Massachusetts transportation officials may use The Berkshire Flyer, a seasonal weekend line, as a pilot to test the New York-Pittsfield market.

That service would offer service from New York Penn Station to Pittsfield via Albany on Amtrak.

Some lawmakers also want to upgrade rail service between Boston and Pittsfield, which is current provided by on Amtrak’s Lake Shore Limited.

Mudholkar said government officials need to act quickly and not let the existing rail fall apart.

He also urged building a working relationship with the freight rail company using the line. “Don’t create animosity,” he said.

Acknowledging that it won’t be easy, Mudholkar said getting money for rail service is never easy. “You’ve got to have that spirit,” he said. “It’s easy to say, ‘We can’t do anything.’ ”

Long Day Trips to New York Draw Criticism

February 1, 2018

A day trip to New York from some areas of New England will result in longer day in the Big Apple than some passengers might desire.
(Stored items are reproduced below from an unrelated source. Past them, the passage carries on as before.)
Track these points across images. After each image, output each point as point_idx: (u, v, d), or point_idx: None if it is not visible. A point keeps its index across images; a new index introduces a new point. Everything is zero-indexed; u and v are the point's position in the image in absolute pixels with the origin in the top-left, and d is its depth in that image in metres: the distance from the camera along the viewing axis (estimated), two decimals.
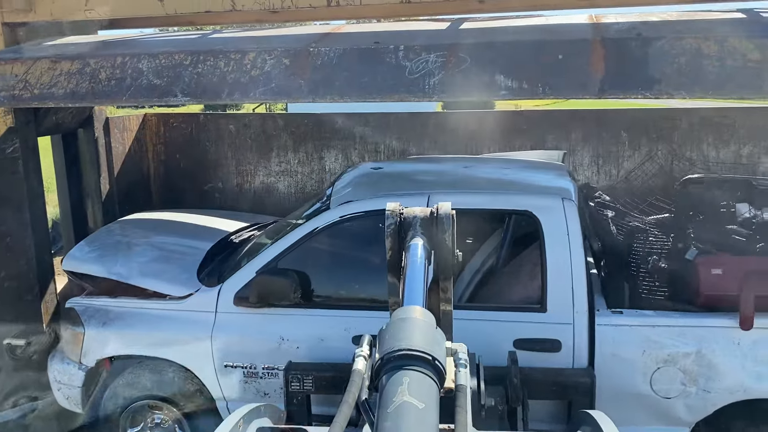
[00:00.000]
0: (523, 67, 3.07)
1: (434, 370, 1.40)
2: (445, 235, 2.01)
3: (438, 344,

Amtrak plans to launch a pilot rail shuttle between Greenfield, Massachusetts, and New Haven, Connecticut, in May with intermediate stops at Northampton, Holyoke and Springfield as well as Hartford, Connecticut, and Bradley International Airport.

The service will make it possible for the first time to make a day roundtrip to New York. Passengers will arrive at 10:30 a.m., but would not be able to leave to return home until 7:30 p.m.

The shuttle to Greenfield will involve two trains in the morning and two return trains in the evening.

Amtrak has not said when the shuttle service will begin nor has it disclosed schedules.

But Franklin Regional Council of Governments Transportation Planning Manager Maureen Mullaney said that discussions she has had with state department of transportation officials call for the addition of two “early morning” southbound trains from Greenfield, and two nighttime trains daily, in addition to the current trains, which are scheduled to arrive at 1:36 p.m. southbound and 4:22 p.m. northbound.

She said officials have long been seeking schedules that would enable a day trip to New York.

But the proposed schedules would not allow for regular commuting between Greenfield and New York, or for that matter, for workers going to jobs in Springfield, Northampton or Holyoke.

“The times being considered — and we don’t have a lot of control of those — aren’t conducive to that,” said Mullaney. “We’ll try to keep on working to get more.”

She said it is “certainly realistic” that the additional Amtrak runs could be added this year — although they would not necessarily continue northward to Vermont.

Connecticut transportation officials plans to begin to double the number of daily round trips from six to 12 per day between New Haven and Springfield beginning in May.

The state wants to eventually see 17 to 22 trips between the two cities, with stops in Hartford and Windsor Locks, where Mullaney said there could be an airport shuttle bus connection,

“All along, we’ve been saying it makes sense to use those additional trains to come a little further north and then go back down,” Mullaney said. “It looks like that’s how it’s going to work out.”

Berkshire Passenger Study Set

September 30, 2017

A working group seeking to bring intercity rail passenger service to the Berkshire Mountains recently held its first meeting.

The group is studying establishment of seasonal train service between the Berkshires in Massachusetts and New York City.

The NYC/Berkshire Passenger Rail Working Group is overseen by the Massachusetts Department of Transportation and was included the state’s fiscal 2018 budget bill.

The group will conduct a study to identify and evaluate the economic and cultural benefits, while also identifying any legal, logistical, or political challenges that may knock the project off track.

Members of the group include federal and state transportation officials, local representatives, industry leaders, and transportation advocates. Their report is due by March 1.